→ **Task description**: Reproduce the items below word for word, from their first line through the line that contains "genus: Schizachyrium", with both of those lines included.

→ **The input**:
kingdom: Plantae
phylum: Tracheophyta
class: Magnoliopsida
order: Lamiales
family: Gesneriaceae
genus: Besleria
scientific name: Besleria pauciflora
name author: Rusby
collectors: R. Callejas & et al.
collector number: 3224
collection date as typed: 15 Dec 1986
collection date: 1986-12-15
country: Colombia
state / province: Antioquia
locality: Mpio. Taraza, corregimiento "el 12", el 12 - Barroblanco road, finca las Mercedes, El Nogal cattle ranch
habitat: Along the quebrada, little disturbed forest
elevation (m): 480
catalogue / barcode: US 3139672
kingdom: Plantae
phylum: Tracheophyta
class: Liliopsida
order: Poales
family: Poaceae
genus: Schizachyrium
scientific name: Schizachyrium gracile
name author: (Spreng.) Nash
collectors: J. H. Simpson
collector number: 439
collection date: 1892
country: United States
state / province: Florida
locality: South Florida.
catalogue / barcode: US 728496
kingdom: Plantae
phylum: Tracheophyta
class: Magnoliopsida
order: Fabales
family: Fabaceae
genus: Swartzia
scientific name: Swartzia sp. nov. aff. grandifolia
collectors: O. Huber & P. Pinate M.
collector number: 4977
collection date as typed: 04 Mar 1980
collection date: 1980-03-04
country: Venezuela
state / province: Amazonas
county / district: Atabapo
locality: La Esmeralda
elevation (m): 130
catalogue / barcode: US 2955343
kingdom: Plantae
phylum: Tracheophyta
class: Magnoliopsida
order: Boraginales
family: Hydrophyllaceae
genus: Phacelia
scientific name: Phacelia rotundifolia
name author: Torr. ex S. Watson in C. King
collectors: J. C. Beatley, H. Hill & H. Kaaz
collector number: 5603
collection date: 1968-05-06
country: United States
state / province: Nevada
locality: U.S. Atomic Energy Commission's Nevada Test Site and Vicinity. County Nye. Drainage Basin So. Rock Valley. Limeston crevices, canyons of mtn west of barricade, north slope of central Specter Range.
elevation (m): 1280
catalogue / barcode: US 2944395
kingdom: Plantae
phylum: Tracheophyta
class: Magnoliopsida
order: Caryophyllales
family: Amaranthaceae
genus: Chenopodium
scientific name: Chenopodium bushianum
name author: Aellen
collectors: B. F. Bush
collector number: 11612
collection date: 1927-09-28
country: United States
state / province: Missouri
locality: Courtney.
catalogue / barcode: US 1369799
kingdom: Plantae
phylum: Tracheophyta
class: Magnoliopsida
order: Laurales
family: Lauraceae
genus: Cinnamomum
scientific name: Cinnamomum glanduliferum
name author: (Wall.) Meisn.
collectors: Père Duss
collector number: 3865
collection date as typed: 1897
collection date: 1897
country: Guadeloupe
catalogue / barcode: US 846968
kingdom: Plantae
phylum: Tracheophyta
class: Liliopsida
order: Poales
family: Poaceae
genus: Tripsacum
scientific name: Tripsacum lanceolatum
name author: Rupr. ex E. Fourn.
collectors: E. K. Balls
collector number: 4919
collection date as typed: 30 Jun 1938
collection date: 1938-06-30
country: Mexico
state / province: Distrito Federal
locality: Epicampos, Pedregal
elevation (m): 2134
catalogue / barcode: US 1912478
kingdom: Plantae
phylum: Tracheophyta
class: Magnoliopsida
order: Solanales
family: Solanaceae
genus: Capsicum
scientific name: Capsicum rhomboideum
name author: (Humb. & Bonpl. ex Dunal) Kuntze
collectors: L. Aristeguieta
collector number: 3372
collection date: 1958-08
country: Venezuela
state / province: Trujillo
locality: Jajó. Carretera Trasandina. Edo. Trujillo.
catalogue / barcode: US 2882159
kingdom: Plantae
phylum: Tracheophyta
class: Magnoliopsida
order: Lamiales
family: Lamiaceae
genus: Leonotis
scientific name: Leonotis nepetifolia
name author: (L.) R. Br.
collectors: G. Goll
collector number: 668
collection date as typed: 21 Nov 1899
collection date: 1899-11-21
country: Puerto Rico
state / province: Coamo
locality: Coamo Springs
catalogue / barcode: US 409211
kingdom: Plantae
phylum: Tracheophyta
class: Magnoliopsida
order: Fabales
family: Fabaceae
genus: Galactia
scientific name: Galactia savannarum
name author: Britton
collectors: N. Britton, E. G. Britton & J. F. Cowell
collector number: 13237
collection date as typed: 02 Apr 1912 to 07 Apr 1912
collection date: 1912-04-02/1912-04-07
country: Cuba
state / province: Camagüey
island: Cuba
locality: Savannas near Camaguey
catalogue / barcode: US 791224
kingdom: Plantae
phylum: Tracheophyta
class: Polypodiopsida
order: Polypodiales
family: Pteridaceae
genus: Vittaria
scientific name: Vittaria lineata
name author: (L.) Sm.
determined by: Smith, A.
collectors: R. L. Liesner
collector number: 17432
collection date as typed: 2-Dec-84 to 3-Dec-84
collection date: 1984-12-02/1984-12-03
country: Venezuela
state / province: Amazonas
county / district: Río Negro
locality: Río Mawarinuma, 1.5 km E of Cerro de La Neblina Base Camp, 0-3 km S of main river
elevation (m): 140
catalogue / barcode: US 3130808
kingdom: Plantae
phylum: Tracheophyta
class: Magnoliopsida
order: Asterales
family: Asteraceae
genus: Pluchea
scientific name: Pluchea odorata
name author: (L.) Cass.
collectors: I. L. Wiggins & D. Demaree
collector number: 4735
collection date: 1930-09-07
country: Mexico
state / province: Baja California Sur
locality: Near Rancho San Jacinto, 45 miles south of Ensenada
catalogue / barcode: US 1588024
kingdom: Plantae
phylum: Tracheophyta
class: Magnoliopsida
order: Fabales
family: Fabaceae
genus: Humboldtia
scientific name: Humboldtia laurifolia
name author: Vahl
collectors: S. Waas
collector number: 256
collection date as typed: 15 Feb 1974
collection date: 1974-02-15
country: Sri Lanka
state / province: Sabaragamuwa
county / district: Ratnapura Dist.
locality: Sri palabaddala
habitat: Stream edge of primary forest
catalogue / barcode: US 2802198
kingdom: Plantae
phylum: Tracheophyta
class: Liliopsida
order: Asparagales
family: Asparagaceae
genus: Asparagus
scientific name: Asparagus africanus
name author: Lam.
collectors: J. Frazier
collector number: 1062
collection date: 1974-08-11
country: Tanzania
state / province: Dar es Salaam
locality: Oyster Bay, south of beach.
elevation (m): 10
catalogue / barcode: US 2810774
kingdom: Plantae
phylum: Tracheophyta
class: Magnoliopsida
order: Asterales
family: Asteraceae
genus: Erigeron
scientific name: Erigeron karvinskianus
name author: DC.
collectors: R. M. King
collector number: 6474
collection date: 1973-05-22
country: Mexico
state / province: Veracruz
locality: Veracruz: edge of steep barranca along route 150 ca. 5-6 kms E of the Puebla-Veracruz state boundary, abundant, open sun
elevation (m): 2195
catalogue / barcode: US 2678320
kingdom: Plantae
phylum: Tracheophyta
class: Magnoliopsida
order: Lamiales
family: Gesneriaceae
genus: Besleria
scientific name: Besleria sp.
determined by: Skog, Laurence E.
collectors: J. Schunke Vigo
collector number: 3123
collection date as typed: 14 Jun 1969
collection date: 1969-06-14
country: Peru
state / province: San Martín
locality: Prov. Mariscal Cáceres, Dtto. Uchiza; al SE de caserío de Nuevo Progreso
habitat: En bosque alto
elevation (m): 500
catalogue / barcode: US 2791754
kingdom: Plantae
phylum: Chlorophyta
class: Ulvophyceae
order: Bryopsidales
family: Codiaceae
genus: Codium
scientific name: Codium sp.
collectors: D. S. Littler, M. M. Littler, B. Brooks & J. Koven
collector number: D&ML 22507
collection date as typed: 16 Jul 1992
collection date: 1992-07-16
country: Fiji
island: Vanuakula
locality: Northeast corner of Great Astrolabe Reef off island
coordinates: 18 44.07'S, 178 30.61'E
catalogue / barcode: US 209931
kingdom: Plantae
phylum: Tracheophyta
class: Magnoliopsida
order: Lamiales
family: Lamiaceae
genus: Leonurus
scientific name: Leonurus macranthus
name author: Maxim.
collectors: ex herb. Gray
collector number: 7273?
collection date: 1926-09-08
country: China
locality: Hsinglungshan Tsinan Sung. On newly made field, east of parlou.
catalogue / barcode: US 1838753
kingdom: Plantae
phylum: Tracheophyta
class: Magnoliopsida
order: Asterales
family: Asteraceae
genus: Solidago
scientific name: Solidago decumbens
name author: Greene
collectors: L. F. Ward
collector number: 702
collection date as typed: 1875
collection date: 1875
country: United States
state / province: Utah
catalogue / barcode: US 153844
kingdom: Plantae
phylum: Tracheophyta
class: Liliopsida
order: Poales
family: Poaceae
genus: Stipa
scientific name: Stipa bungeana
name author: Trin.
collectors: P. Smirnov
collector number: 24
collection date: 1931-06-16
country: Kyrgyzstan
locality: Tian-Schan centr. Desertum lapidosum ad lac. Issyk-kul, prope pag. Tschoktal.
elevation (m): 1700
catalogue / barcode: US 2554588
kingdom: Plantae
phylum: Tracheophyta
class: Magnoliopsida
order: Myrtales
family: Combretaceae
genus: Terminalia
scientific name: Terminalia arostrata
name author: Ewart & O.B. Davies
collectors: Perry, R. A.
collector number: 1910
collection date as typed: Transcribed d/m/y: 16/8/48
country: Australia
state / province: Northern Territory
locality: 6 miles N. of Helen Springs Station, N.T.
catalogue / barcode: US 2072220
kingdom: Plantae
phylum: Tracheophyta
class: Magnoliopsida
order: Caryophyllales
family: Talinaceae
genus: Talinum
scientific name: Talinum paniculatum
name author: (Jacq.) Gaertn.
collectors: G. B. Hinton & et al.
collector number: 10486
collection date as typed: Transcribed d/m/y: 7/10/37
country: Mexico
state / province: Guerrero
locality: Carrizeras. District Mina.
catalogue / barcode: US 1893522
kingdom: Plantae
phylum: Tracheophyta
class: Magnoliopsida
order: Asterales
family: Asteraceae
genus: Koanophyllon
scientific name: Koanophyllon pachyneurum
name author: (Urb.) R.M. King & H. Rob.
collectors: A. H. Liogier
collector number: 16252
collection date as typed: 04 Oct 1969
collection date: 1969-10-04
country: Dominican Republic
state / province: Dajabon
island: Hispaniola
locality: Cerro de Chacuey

→ **Full output**:
kingdom: Plantae
phylum: Tracheophyta
class: Magnoliopsida
order: Lamiales
family: Gesneriaceae
genus: Besleria
scientific name: Besleria pauciflora
name author: Rusby
collectors: R. Callejas & et al.
collector number: 3224
collection date as typed: 15 Dec 1986
collection date: 1986-12-15
country: Colombia
state / province: Antioquia
locality: Mpio. Taraza, corregimiento "el 12", el 12 - Barroblanco road, finca las Mercedes, El Nogal cattle ranch
habitat: Along the quebrada, little disturbed forest
elevation (m): 480
catalogue / barcode: US 3139672
kingdom: Plantae
phylum: Tracheophyta
class: Liliopsida
order: Poales
family: Poaceae
genus: Schizachyrium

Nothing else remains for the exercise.